Une lande organique qui se moque bien des morsures du vent. Des étendues herbeuses brûlées par le sel des embruns. Et, par-dessus tout ça, l’accent écossais qui nous balade. Le ton est donné et il va rompre avec celui des précédents films de Bouli Lanners, tout en restant fondamentalement le sien. Comme toujours, ces grands espaces d’une foudroyante beauté qui ramènent l’humain le plus sûr de lui à un peu d’humilité. Comme toujours cette tendresse qui abreuve chaque prise de vue, chaque rencontre. Comme toujours cette même bienveillance à voir le beau sous le laid, la noblesse d’âme sous les corps trapus, le gracieux dans les gueules burinées par la vie.
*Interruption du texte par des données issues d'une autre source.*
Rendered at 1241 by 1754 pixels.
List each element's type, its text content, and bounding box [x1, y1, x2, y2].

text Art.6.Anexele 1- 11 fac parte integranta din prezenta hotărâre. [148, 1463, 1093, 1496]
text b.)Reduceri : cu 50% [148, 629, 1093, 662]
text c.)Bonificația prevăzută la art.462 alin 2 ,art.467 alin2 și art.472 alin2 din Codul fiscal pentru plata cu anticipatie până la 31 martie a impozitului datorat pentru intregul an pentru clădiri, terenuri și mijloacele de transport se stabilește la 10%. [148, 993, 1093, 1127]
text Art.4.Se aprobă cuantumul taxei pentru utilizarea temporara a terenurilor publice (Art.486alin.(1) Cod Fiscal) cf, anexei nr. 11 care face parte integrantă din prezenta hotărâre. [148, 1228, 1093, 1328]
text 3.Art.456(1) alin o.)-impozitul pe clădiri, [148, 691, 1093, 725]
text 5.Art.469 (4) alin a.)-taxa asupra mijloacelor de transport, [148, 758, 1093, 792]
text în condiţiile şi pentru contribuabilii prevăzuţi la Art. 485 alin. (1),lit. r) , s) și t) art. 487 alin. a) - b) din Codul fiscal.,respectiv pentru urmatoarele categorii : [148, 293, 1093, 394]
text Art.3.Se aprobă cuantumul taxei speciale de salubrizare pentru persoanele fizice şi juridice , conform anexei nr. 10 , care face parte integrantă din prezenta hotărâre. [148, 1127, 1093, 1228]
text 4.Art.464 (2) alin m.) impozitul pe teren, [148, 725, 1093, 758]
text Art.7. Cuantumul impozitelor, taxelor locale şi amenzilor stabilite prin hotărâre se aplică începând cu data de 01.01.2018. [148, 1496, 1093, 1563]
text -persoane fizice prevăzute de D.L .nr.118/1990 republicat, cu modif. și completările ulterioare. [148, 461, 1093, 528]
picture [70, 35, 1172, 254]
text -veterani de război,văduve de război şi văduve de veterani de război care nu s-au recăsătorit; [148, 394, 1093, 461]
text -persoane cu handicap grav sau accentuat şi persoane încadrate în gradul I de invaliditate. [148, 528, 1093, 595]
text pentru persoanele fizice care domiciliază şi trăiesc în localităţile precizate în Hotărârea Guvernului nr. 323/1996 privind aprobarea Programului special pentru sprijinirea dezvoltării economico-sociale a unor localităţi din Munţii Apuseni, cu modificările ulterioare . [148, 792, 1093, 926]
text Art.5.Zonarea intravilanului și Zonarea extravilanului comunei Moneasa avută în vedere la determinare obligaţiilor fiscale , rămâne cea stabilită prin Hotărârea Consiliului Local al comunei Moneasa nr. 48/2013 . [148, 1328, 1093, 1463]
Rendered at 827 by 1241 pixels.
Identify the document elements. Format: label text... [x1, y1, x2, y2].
Mais dans cette île où nul ne peut échapper longtemps au regard des autres, ni au sien propre, le réalisateur – qu’on aime autant que l’acteur – laisse tomber les masques protecteurs, se départit de son armure d’humour sombre et baroque pour ne laisser place qu’à la fragile pudeur, à l’indicible. Le fil est ténu mais il nous tient pourtant en haleine, nous prend, nous captive, par les sentiments.
Il ne faut rien de plus qu’une silhouette qui se découpe sur l’horizon de la mer pour dire la solitude, pour dire toutes les solitudes du monde et comprendre qu’elles se répondent. Cœurs prisonniers d’un huis-clos au grand large.
Ici les fermiers semblent plus taiseux que leurs bêtes. Ici les secrets s’emportent dans le silence des caveaux. Coincés entre les falaises de vagues et les nuages d’un noir qui se décline en spectres infinis, les hommes semblent rétrécis, tout comme leurs pensées bercées par les flux et les reflux des rites et des interdictions, aussi inéluctables que ceux des vagues. « Parce que ça a toujours été ainsi, ce le sera toujours » semble être la devise qui empêche de rêver plus loin que l’Île de Lewis. Et si vivre, ce n’était pas seulement respirer ? Englués dans la tourbe et les traditions séculaires, héritiers de la maladresse et des non-dits de leurs aînés, empesés dans leurs airs sévères, ces presbytériens hors du temps survivent au rythme du balancier des habitudes. Pas de plage le dimanche, seulement la messe pour laquelle les femmes, drapées dans leur dignité, se coiffent de chapeaux aussi sombres que le cafard. Millie est de celles-là. Respectée, secrètement raillée : une femme sans homme ne peut qu’avoir un cœur de glace… Pourtant entre deux verres de bière, qu’il apprécie plus que les coutumes locales, on comprendra que Phil n’est pas insensible à son charme discret, même s’il n’est pas du style à l’avouer. D’ailleurs, terrassé par un AVC, il n’en aura pas le temps. Voilà Millie plus troublée qu’elle ne devrait l’être par cette nouvelle, se composant une façade d’indifférence démentie par la nervosité de ses silences. Dans son regard, soudain tout est dépeuplé. Résonne l’absence, puis l’espérance…
Phil reviendra à lui et sera ramené dans son antre solitaire, en ayant perdu la mémoire, s’étonnant de tout et surtout de qui il est. « Phil », « Philippe Aubain », un nom à la consonance pas plus gaélique que british. Mais que fait-il ici ? Étranger dans cette île autant qu’étranger à lui-même. Dans ce vide une main, une seule main, se tend, celle de Millie qui va semer le doute, prendre ingénument une place nouvelle dans le quotidien de ce quinquagénaire presque neuf, lavé de ses souvenirs, qui affronte les épreuves avec une philosophie joviale, une bonhommie communicative. La connaissait-il avant ? Quelle était la nature de leur relation ? Cet accident serait-il une seconde chance ?
D’une maîtrise impressionnante, L’Ombre d’un mensonge procède, comme ses personnages, par touches subtiles et discrètes. Bouli Lanners et Michelle Fairley, qui interprètent magistralement les rôles principaux, ont remporté le double prix d’interprétation au Festival de Chicago.